Depara-se, então, com a música contribuindo para aprendizagens escolares e para a formação do indivíduo. Se a educação musical ensina requisitos importantes para a vida adulta, compreende-se que é válido ela estar presente nas escolas. Por essa razão, entende-se que devem expandir reflexões acerca da relevância da música no cotidiano das crianças. Depreende-se, também, ser necessário que essa discussão ultrapasse os muros da escola e as salas de aula.

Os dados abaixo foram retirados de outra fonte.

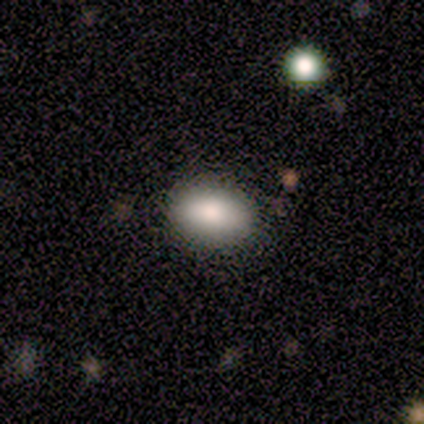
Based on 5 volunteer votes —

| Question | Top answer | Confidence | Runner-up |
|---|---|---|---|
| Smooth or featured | smooth | 80% | featured or disk (20%) |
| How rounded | in between | 100% | — |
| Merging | none | 100% | — |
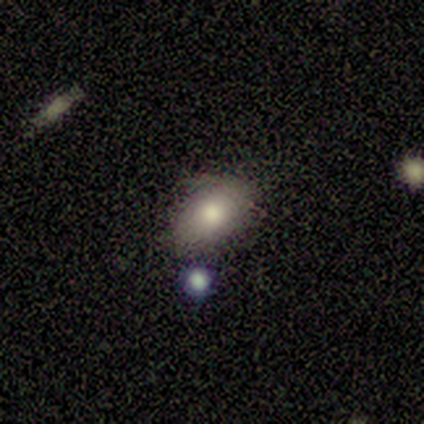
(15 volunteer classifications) Overall: smooth (100%). How rounded: in between (93%). Merging: none (67%; minor disturbance 27%).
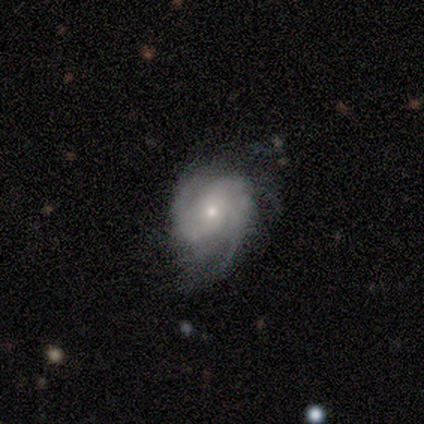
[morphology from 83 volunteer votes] Volunteers were most divided on "bulge size": moderate: 51%, small: 44%, large: 3%, none: 1%, dominant: 0%. Remaining: edge-on disk — no (97%); spiral arms — yes (96%); smooth or featured — featured or disk (89%); bar — no (81%); merging — none (62%); spiral winding — tight (52%); spiral arm count — 2 (43%).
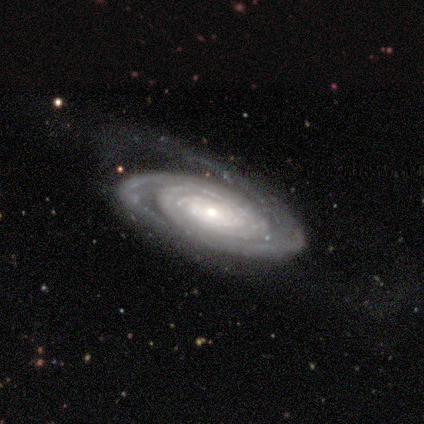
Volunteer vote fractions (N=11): Volunteers were most divided on "merging" (2-way tie): none: 40%, major disturbance: 40%, minor disturbance: 20%, merger: 0%. More confident: spiral arms — yes (100%); edge-on disk — no (88%); bar — no (86%); smooth or featured — featured or disk (73%); spiral winding — tight (71%); bulge size — small (57%); spiral arm count — 2 (57%).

Compreende-se que a música no cotidiano escolar pode favorecer a aprendizagem, pois atende a vários aspectos do desenvolvimento humano (mental, social, físico, emocional). Segundo Sekeff (2007, p. 17), “a música é um poderoso agente de estimulação motora, sensorial emocional e intelectual, informa a psicologia”. Desse modo, pode ser vista por diferentes concepções, como um meio para facilitar o processo educacional, em virtude de colaborar para diferentes áreas do desenvolvimento.

Por meio dos dizeres dos estudantes, sujeitos que vivenciam a prática do canto no cotidiano escolar, portanto, discute-se a respeito das contribuições da música no contexto educacional. Sistematizam-se as discussões, levando em consideração as similaridades que emergiram dos memoriais escritos pelos estudantes. São apresentadas, então, dimensões de análise que abrangem diferentes contribuições do canto coral no cotidiano dos estudantes e que dizem respeito a aspectos como o desempenho escolar, a responsabilidade e o desenvolvimento intelectual. Passa-se, então, às discussões:

Cássia Eller (9 anos) - Nós aprendemos a ler com ele (coral), é legal cantar pra quem gosta [...] Eu aprendo mais no coral, lá a gente tem mais vontade de estudar [...]

Marcelo D2 (10 anos) - melhorou os meus estudos na escola e eu sei que eu posso melhorar ainda mais.

Mallu Magalhães (9 anos) - Em inglês melhorei português, história e outras matérias e simplesmente amo vir para o coral.

Roberta Sá (13 anos) - na roda de conversa - É, na língua estrangeira, porque aqui a gente canta música em inglês e aqui a gente está aprendendo a pronuncia da música. E lá a gente aprende melhor a pronuncia das palavras.

No trecho do memorial da estudante Cássia Eller, identifica-se o ato de cantar contribuindo para a leitura e o canto coral sendo uma atividade que proporciona estímulos e vontade de aprender, que vão além dessa esfera social, visto que a leitura, por exemplo, é constitutiva de práticas realizadas também fora da escola: lê-se em casa, na igreja, na rua e nos diversos contextos que permeiam a sociedade. O canto coral tem, nesse sentido, reflexos que perpassam as práticas escolares, mas também de outras atuações sociais. Está sinalizada, nos excertos acima, a questão do desempenho escolar como uma das contribuições do canto no cotidiano dos estudantes: foi a partir das práticas do coral, que eles passaram a perceber melhorias nas suas atuações escolares.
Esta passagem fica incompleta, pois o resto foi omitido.